◆ What this task involves
Beneath this line are the data; copy exactly the part of them that opens with the line containing "create -f service.yaml" and closes with the line containing "way to test", and only that part.

◆ Provided records
________________________

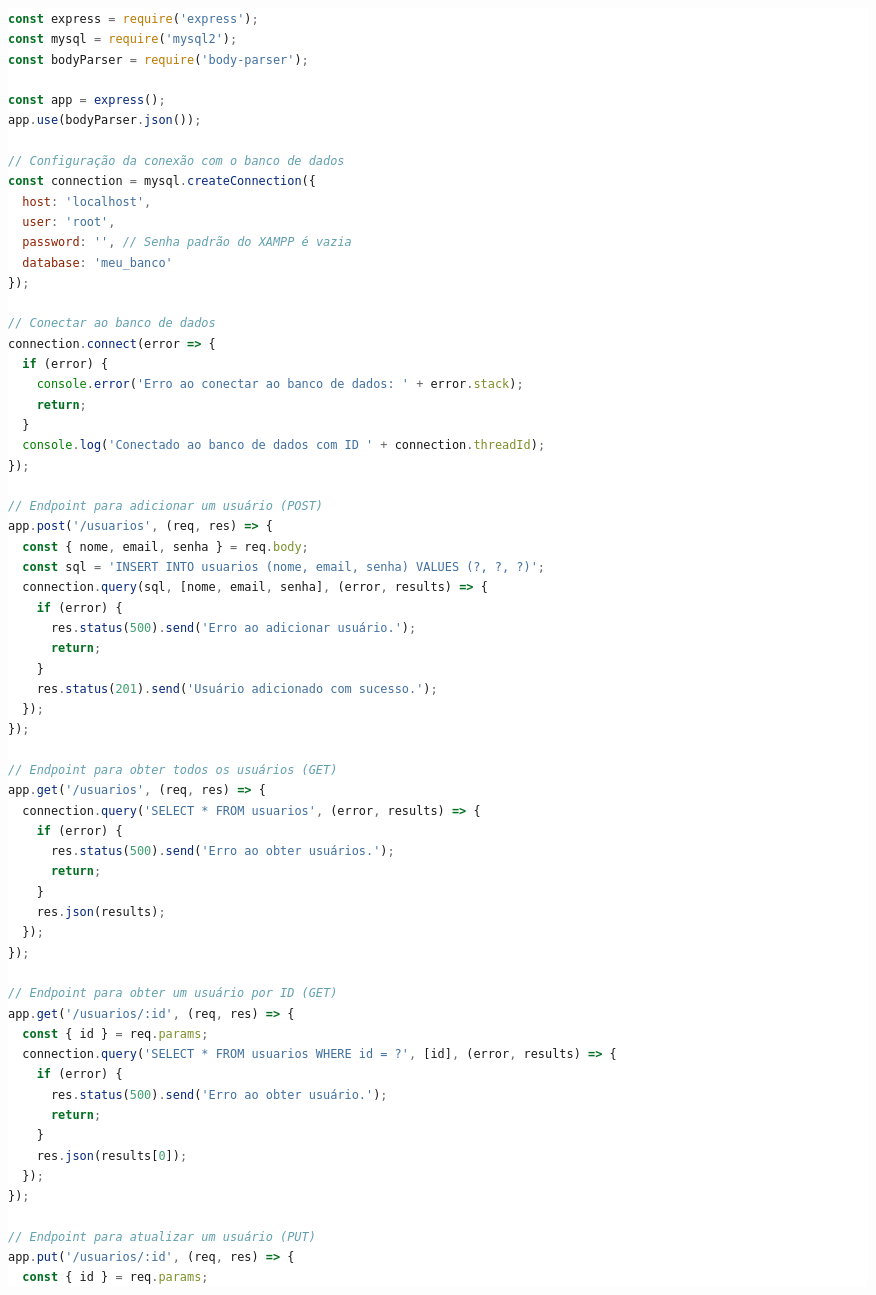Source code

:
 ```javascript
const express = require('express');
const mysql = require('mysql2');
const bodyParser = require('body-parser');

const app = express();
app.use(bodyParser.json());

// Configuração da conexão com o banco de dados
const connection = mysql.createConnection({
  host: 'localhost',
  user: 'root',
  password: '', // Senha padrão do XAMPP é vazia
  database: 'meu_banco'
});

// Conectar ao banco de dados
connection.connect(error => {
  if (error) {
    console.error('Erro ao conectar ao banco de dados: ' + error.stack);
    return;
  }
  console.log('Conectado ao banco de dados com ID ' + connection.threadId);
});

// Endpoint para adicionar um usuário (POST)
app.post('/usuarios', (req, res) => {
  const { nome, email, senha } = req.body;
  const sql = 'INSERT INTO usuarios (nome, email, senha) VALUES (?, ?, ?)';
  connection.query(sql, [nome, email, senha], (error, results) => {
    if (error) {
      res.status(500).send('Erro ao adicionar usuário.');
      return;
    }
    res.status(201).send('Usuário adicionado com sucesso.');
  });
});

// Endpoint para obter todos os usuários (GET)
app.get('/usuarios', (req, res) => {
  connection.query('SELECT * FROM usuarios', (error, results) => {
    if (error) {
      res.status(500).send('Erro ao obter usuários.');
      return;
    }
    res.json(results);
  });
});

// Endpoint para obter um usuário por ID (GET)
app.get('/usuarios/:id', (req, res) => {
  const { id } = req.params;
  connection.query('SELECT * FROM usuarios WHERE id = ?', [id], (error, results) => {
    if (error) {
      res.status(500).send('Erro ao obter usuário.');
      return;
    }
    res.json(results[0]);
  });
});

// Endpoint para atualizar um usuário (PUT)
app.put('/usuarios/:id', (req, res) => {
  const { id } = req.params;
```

________________________

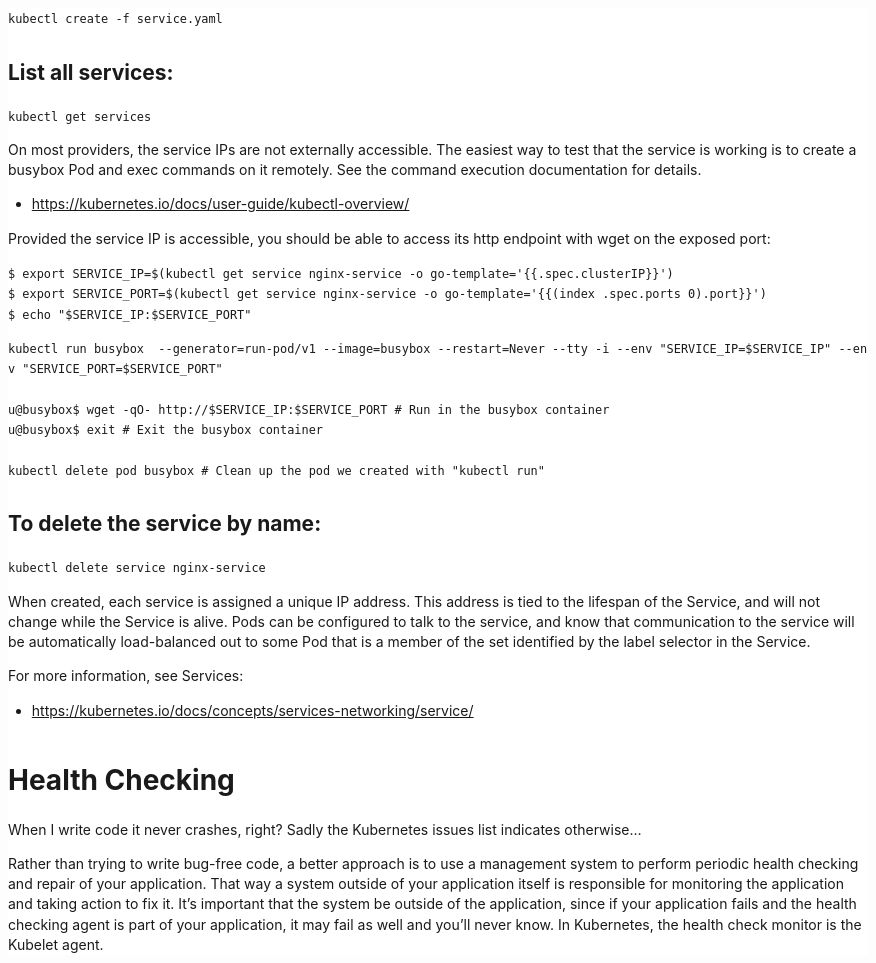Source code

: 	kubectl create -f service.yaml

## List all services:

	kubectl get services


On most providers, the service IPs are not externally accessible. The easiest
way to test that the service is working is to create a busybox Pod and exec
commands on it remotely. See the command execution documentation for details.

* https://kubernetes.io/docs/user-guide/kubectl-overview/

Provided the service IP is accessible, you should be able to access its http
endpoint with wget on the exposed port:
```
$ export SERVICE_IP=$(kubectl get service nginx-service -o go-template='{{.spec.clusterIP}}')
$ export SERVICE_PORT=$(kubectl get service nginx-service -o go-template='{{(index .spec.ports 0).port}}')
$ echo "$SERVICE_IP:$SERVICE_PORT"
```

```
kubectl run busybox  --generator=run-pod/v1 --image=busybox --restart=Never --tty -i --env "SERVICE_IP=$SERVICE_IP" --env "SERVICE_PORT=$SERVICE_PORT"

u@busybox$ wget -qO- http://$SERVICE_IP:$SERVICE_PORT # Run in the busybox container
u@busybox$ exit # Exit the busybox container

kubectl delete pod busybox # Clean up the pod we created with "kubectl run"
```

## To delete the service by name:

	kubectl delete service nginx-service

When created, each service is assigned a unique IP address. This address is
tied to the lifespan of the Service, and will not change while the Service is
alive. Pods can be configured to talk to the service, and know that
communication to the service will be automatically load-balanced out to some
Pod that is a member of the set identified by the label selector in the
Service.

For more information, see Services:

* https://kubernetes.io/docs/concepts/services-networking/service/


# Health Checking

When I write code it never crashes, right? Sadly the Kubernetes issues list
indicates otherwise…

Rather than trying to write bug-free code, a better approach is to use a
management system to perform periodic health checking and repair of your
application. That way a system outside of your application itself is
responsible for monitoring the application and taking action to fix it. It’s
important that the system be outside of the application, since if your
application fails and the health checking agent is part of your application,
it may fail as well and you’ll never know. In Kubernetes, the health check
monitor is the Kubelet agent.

________________________

◆ Your response
: 	kubectl create -f service.yaml

## List all services:

	kubectl get services


On most providers, the service IPs are not externally accessible. The easiest
way to test that the service is working is to create a busybox Pod and exec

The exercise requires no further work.